Right @asuweb. I manage around 40 domains in the server and in input thousands of domains.
@shawniverson: Is it still possible to find an intermediate solution to improve speed without waiting for version 2? Because currently, this situation makes MailWatch unusable in this case. Some of my user have to wait two or three minutes if they try to use reports features.
@stefaweb I was thinking about this stopgap...
For domain admins and users, it may make sense, when no filter is set, to automatically set a default filter that limits the number of days in the past to query the database in order to speed things up. Let's say something like 3 days, just as an example. Then if a user or domain admin wants to override the default filter, they can. I would think that most folks are interested in the most recent email transactions most of the time.
This would at least work for the Reports section.
Thoughts @asuweb and @Skywalker-11 ?
If this can help.
With mysqltuner, I got:
Reduce your SELECT DISTINCT queries which have no LIMIT clause
With a out of the box MariaDB, the first time I click on "report" menu after a mysql restart, I got this:
Mar 17 09:40:41 antispam mysqld[13439]: 2019-03-17 9:40:41 140339624807168 [Warning] InnoDB: Difficult to find free blocks in the buffer pool (21 search iterations)! 0 failed attempts to flush a page!

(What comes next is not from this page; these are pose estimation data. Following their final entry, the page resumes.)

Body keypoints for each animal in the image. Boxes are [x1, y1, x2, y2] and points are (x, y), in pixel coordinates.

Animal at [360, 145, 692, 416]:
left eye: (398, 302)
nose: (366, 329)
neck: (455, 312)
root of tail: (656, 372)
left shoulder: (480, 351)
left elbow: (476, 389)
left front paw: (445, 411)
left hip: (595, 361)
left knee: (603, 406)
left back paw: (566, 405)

Mar 17 09:40:41 antispam mysqld[13439]: 2019-03-17 9:40:41 140339624807168 [Note] InnoDB: Consider increasing the buffer pool size.
Mar 17 09:40:41 antispam mysqld[13439]: 2019-03-17 9:40:41 140339624807168 [Note] InnoDB: Pending flushes (fsync) log: 0 buffer pool: 0 OS file reads: 16420 OS file writes: 1720 OS fsyncs: 173
With a greater value for innodb_buffer_pool_size (3G for me), I don't have the error message.
From https://mariadb.com/kb/en/library/xtradbinnodb-buffer-pool/
The most important server system variable is innodb_buffer_pool_size, which you can set from 70-80% of the total available memory on a dedicated database server with only or primarily XtraDB/InnoDB tables.
Thanks. Currently, I've these values. I tried more on some values, clicking on report menu, no change. But, if you see more to add, welcome. ;)
[mysqld]
query_cache_limit = 0
query_cache_size = 0
tmp_table_size = 128M
max_heap_table_size = 64M
performance_schema = ON
innodb_buffer_pool_size = 4G
innodb_log_file_size = 512M
This issue has been automatically marked as stale because it has not had recent activity. It will be closed if no further activity occurs. Thank you for your contributions.
When we connect as a admin-domain or user, MailWatch is very very slow when tens of thousand of records in maillog. I've to wait 4-10 seconds to have page refresh (quarantine, reports). Currently, I have 150 000 records in maillog.
Do we have a way to have a faster database query?
(the server is a 2 sockets with 24 cores and plenty of RAM).